The problem
Work out how many lines in the data hold the string "Cras". Reply with only that number.
::::::
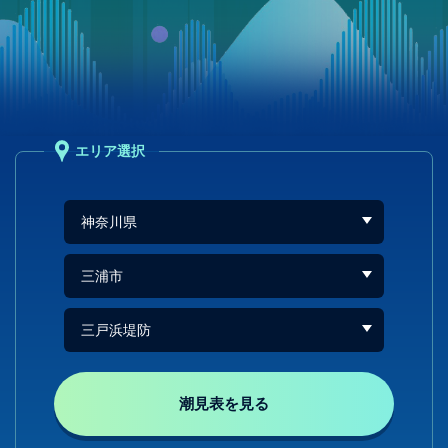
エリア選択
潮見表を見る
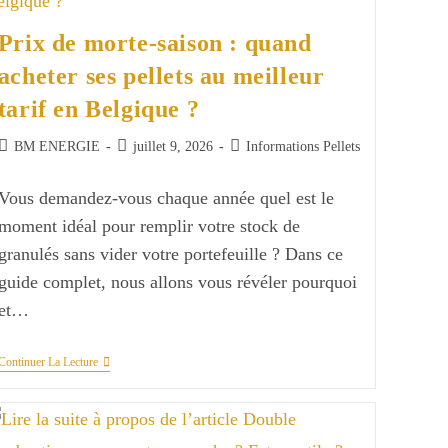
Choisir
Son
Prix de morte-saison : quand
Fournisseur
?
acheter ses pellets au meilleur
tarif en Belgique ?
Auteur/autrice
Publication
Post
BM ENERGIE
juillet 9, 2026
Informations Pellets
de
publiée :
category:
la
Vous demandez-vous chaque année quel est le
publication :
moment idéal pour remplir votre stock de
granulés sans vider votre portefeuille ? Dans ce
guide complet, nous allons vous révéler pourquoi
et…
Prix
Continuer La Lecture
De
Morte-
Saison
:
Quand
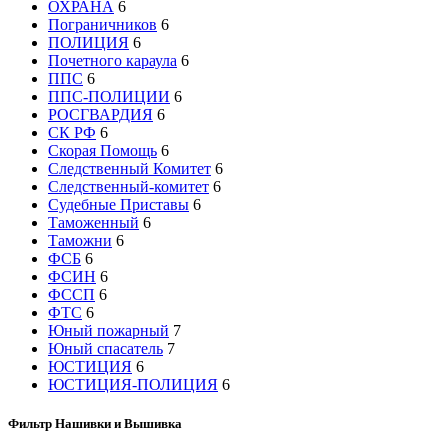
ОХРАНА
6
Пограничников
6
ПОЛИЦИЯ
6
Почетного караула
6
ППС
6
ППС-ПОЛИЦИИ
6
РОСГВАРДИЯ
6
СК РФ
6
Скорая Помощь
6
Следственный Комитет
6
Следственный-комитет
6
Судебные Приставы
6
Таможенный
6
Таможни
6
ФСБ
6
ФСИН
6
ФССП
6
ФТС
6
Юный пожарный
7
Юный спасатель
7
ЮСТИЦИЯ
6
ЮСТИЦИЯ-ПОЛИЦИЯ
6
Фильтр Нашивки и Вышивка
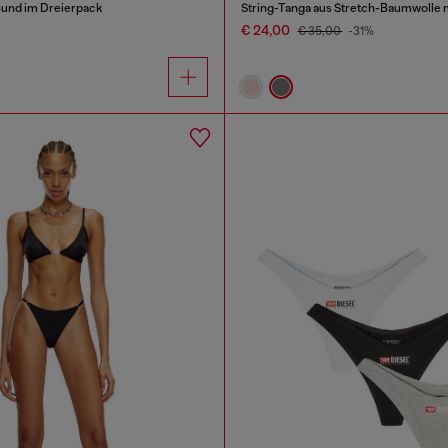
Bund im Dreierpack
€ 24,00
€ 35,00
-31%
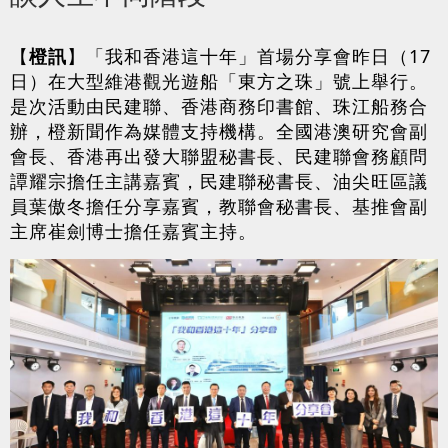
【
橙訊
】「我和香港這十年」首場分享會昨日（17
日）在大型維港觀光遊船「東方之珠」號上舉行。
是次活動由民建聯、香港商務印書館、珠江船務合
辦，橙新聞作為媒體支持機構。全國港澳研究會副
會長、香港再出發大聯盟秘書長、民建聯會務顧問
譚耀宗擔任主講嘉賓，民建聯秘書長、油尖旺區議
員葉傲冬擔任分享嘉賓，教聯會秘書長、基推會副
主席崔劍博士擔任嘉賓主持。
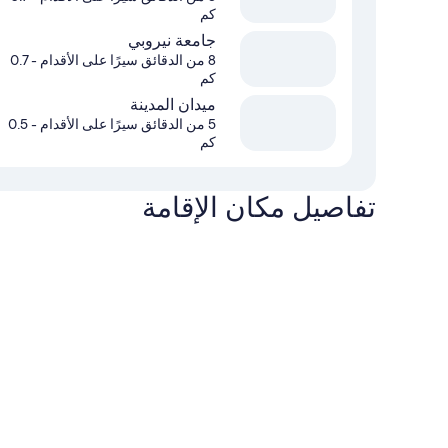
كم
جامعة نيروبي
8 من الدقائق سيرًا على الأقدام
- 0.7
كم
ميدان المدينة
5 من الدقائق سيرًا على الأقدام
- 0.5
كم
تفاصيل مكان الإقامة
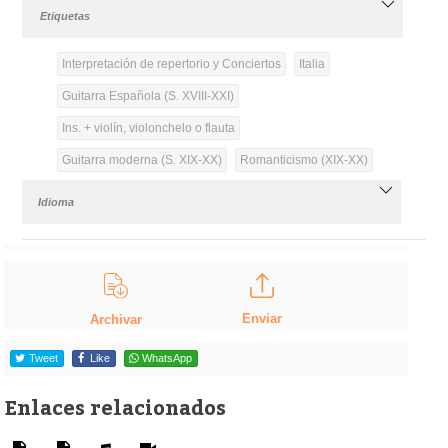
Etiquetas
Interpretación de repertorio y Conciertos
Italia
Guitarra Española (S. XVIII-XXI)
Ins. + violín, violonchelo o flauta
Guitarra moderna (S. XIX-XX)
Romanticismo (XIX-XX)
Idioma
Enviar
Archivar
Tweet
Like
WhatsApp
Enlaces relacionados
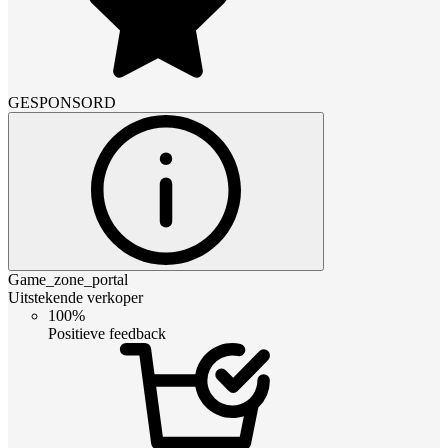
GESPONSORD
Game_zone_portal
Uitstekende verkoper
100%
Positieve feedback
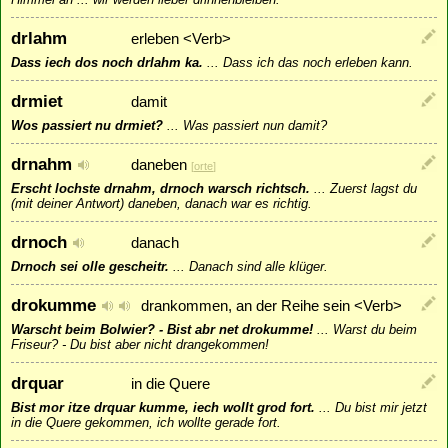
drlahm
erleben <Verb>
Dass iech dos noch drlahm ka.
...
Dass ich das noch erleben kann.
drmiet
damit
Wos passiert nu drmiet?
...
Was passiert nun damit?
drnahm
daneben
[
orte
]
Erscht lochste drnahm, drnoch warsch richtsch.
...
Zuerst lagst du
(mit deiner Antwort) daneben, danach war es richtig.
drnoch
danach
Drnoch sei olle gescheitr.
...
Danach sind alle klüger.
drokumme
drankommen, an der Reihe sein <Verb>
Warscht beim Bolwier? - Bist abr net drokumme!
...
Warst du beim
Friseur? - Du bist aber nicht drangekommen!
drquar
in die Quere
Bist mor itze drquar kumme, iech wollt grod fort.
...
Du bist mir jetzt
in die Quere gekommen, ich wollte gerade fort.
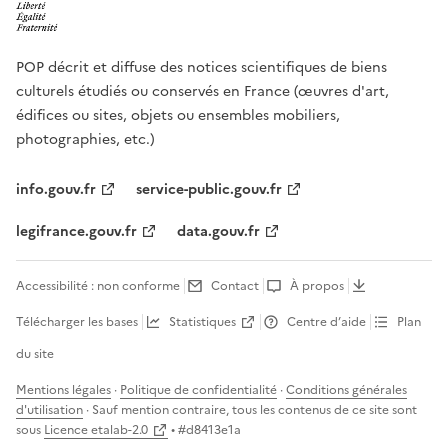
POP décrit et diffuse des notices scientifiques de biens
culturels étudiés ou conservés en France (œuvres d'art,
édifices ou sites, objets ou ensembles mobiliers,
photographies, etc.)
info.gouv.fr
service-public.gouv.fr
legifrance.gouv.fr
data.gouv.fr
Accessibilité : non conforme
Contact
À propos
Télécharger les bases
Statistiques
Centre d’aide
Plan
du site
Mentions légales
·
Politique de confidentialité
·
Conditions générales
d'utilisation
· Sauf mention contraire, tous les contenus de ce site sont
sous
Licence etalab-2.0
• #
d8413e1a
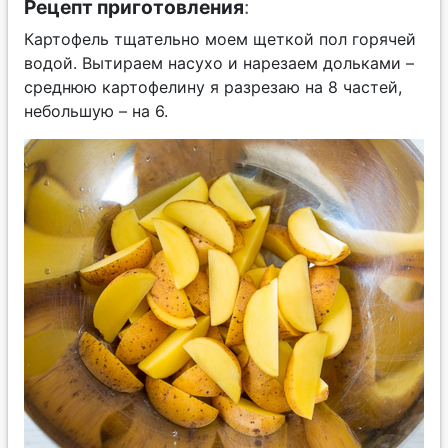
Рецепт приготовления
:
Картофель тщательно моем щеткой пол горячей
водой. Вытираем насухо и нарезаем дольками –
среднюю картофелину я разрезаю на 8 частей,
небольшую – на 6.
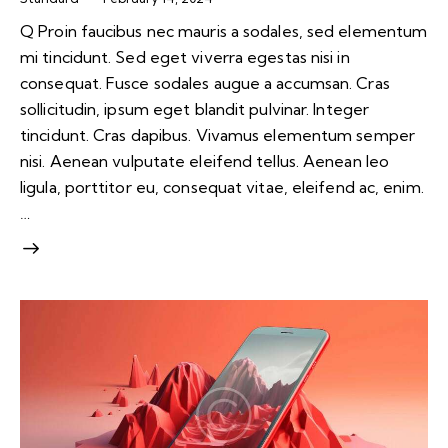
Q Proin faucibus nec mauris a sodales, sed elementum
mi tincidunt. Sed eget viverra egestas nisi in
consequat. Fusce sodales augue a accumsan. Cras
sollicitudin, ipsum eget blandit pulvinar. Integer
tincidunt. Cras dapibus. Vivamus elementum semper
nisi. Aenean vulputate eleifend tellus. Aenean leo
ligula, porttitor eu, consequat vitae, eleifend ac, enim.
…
::::::
Output for this exercise
2